Indoor Plumbing Fixtures & Appliances

Indoor Plumbing Fixtures and Appliances

Small Changes Make a Big Difference

A row of four men's urinals attached to a brick wall.

Caption plum:Urinals use less water than toilets

Common indoor fixtures and appliances include toilets, urinals, faucets and showerheads. Considerable water savings can be achieved by upgrading and modifying these technologies. In many cases, fixes are small and cheap. For example, aerators for faucets cost as little as $2 each and washers that prevent leaks cost pennies. (Industry-specific upgrades can also make a big dent on your water use.)

Toilets

Consider replacing inefficient toilets (often using more than 3.5 gallons per flush) with high-efficiency ones that use less than 1.6 gallons per flush. Dual flush toilets use even less water when removing liquid waste. If replacing toilets is not an option, existing toilet tanks can be retrofit with displacement devices to reduce per-flush use. (Use non-potable water sources for toilets and urinals as an additional water-saver).

Urinals

For good return on investment, replace urinals with models that use no more than one gallon per flush (low-flow, ultra low-flow and waterless urinals are available). Replacing one conventional urinal with a waterless model could save as much as 45,000 gallons in one year.

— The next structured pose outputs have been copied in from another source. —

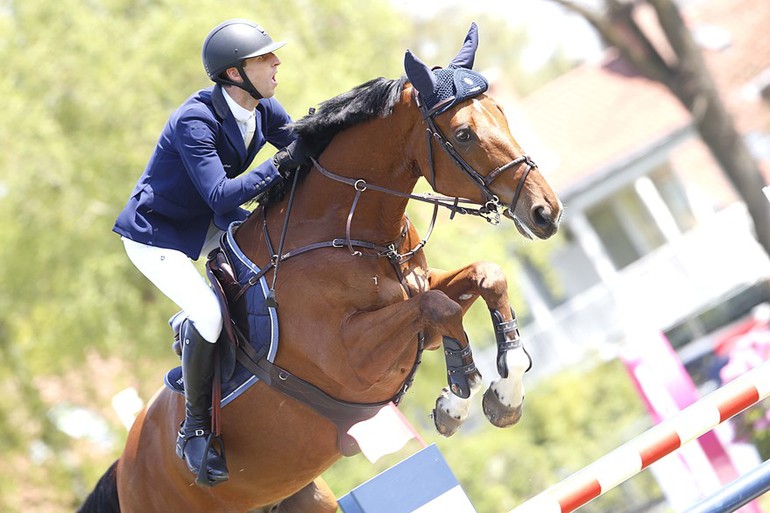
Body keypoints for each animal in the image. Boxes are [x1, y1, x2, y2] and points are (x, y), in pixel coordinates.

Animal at [79, 24, 560, 512]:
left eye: (501, 112)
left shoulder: (420, 297)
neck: (346, 232)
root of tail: (124, 467)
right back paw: (199, 451)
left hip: (301, 496)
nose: (545, 212)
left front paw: (504, 396)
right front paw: (454, 401)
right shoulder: (355, 359)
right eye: (463, 134)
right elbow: (439, 308)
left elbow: (486, 277)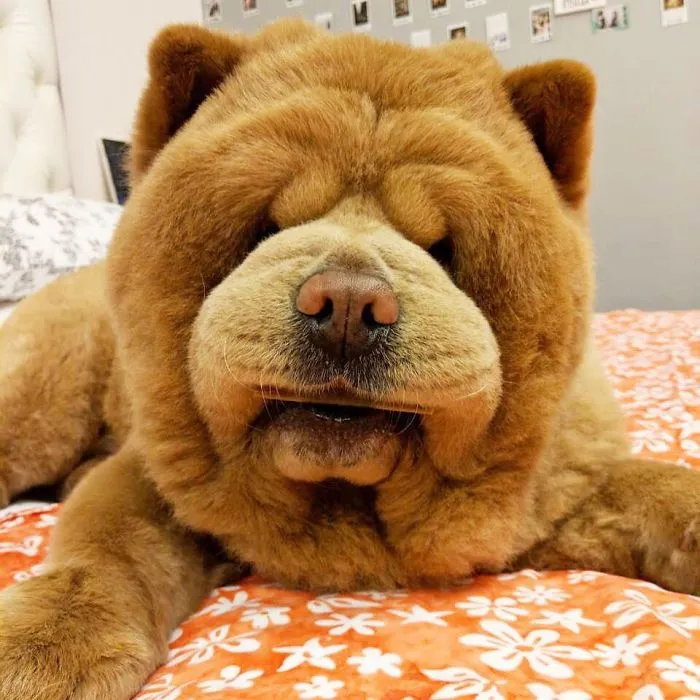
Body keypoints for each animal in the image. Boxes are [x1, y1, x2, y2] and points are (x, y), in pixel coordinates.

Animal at [0, 19, 698, 700]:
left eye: (442, 250)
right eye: (267, 230)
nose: (347, 303)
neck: (344, 499)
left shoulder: (555, 493)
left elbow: (656, 489)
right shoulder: (146, 479)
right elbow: (107, 547)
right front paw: (45, 648)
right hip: (41, 401)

As urinals generally use less water than toilets, always provide urinals in men's restrooms to reduce water consumption. Even a small business with a single-toilet men's room can achieve savings by adding a urinal.

Faucets

Install automatic low-flow faucets with quick shut-off settings (either infrared or spring models) — water use by taps can reduce by 50 percent. Make sure older faucets are fit with aerators.

Showerheads

Low-flow shower heads can cost under $10, yet pay for themselves in the first year. For hotels and other establishments with many showers, payback time is short and long-term cost benefits are large. The most water-efficient units will use no more than 1.5 gallons per minute.

Heating and cooling

Once-through cooling systems that use a continuous flow of water are wasteful. By replacing your once-through cooling with an air-cooled system or cooling towers, you can potentially eliminate all cooling-related water use. Your cooling towers should be equipped with overflow sensors and achieve at least five cycles of concentration.

For boilers, reuse steam condensate when possible and install leak-detection devices (such as makeup meters). Consult a Valley heating and cooling professional for customized upgrades.